> **Task item**: In the entries that follow, find the word "Page" and report each line it is on.

> **Supplied entries**:
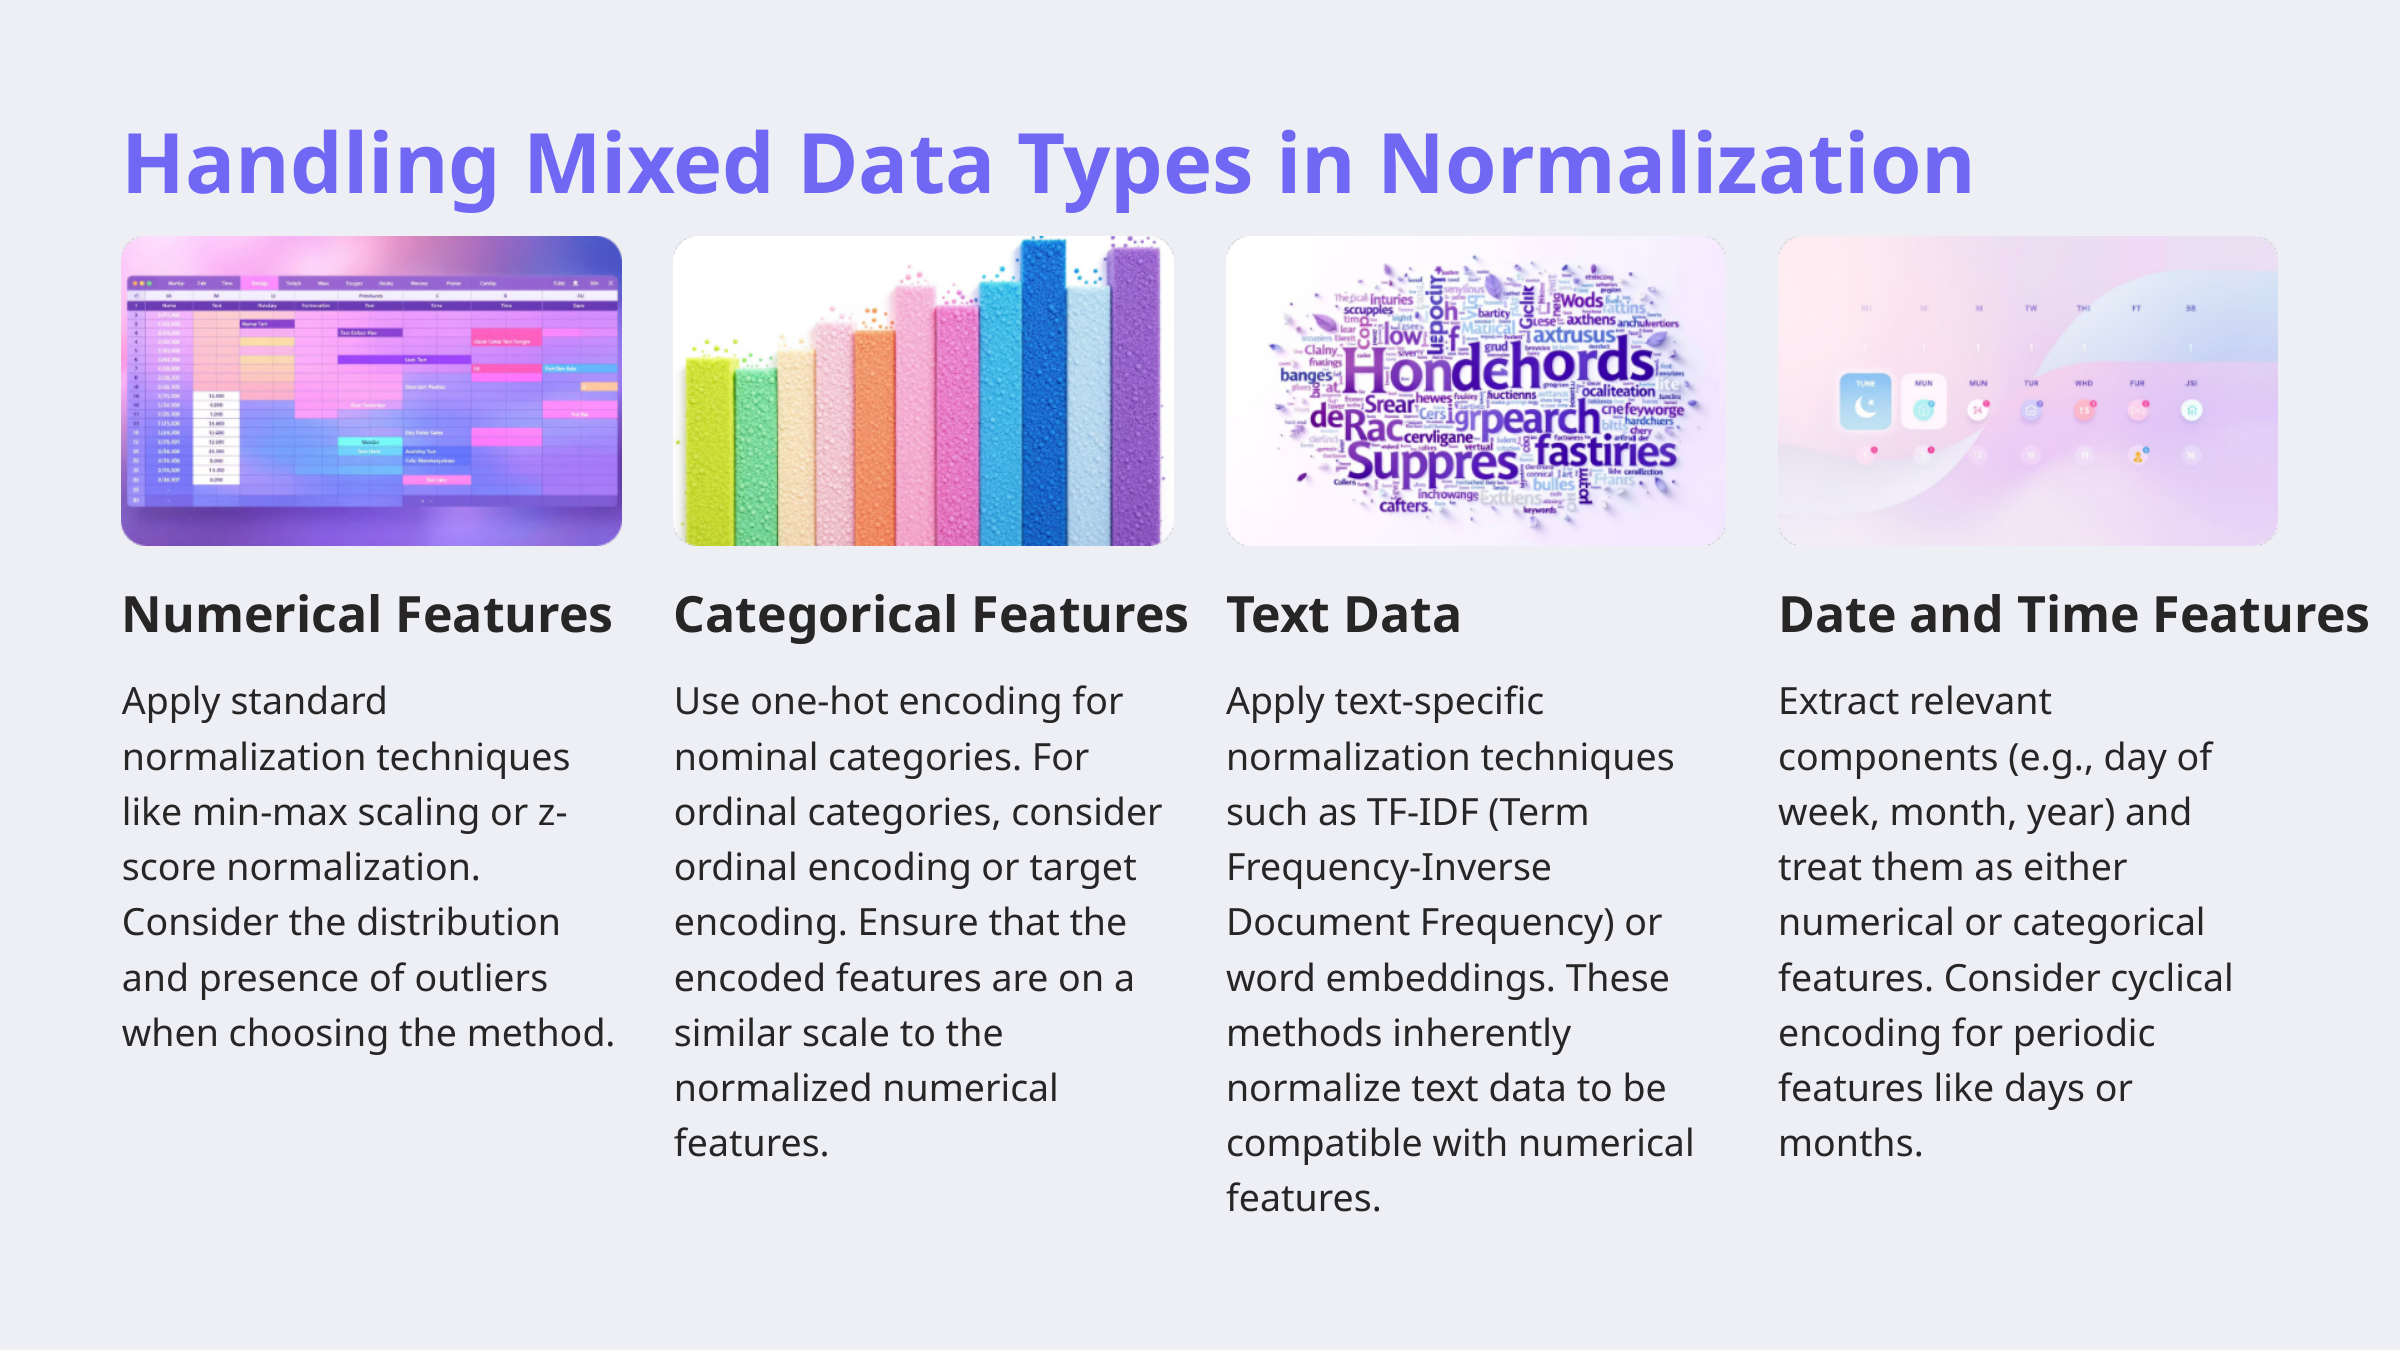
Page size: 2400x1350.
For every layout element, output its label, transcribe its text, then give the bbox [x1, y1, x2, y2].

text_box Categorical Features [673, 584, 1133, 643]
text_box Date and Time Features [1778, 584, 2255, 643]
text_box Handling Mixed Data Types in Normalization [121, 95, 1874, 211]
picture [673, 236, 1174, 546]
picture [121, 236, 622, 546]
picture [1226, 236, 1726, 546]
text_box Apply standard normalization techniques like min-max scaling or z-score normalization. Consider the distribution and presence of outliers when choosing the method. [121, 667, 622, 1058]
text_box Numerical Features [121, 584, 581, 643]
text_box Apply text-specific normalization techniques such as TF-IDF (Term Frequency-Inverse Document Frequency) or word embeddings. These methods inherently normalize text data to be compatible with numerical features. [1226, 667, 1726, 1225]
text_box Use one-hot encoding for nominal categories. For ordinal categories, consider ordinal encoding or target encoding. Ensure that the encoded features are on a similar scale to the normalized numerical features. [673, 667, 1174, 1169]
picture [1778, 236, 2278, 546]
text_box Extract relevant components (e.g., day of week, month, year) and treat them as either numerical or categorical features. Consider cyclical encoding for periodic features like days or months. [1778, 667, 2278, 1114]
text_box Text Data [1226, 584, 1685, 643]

==

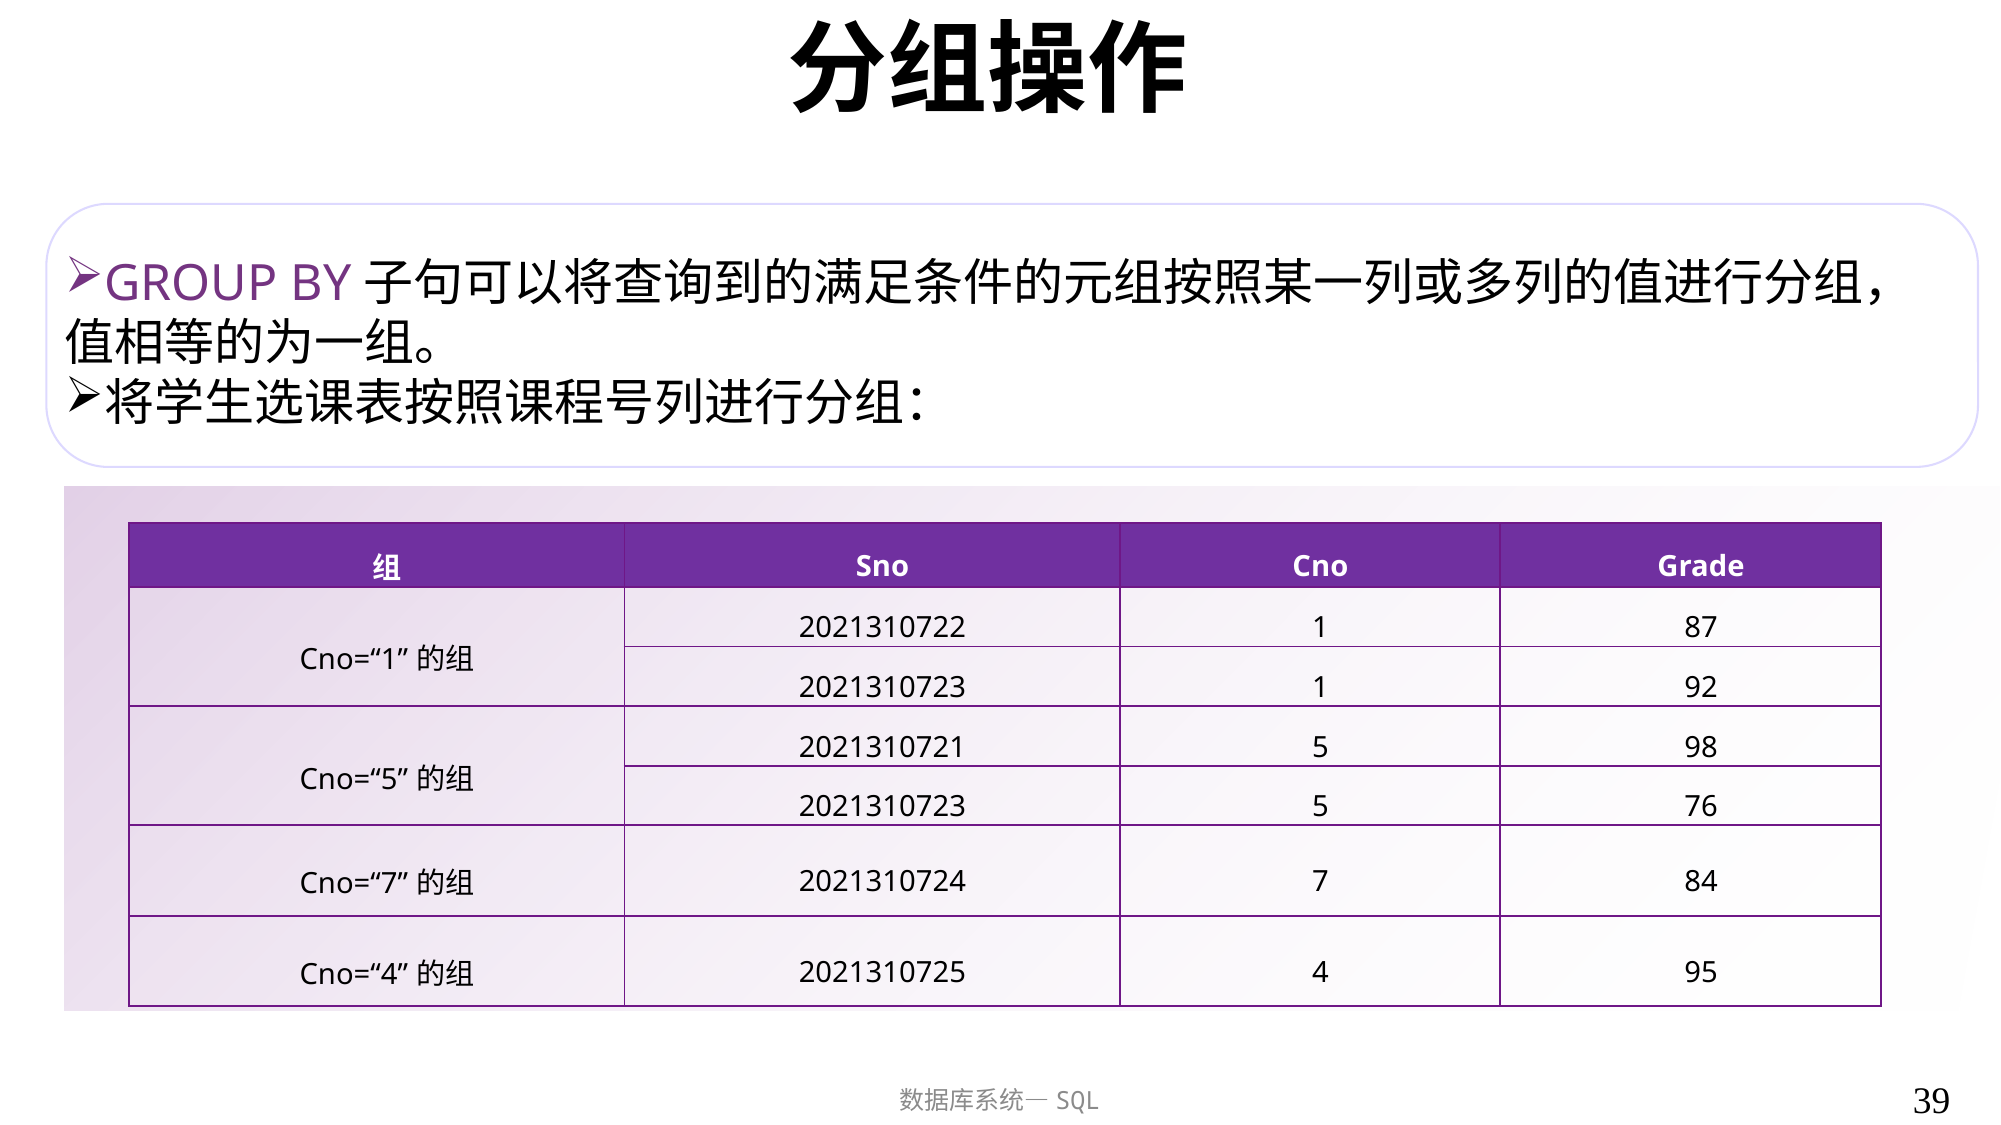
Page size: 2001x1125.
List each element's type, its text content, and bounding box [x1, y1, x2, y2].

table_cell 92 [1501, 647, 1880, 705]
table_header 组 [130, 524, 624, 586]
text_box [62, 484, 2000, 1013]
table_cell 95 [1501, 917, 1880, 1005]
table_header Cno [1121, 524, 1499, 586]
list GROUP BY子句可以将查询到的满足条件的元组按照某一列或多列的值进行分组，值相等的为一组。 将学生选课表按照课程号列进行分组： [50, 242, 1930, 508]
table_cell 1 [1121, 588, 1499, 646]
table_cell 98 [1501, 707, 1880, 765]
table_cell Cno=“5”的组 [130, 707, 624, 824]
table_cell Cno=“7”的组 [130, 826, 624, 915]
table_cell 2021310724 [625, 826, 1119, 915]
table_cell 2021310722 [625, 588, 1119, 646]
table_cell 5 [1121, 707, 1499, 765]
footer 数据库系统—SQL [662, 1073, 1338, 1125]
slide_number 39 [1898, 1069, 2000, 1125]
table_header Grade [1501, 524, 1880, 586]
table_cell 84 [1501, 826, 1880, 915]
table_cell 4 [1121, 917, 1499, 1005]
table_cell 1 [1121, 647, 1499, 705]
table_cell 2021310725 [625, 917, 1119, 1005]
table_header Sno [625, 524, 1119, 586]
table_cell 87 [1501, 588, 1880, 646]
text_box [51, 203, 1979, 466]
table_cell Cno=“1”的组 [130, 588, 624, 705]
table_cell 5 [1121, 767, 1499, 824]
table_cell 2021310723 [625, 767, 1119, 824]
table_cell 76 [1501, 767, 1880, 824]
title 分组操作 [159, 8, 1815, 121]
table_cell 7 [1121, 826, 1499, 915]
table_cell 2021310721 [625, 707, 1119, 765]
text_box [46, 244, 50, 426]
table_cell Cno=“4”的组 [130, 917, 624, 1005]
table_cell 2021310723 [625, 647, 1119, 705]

> **Answer section**:
Page size: 2400x1350.
Page size: 2001x1125.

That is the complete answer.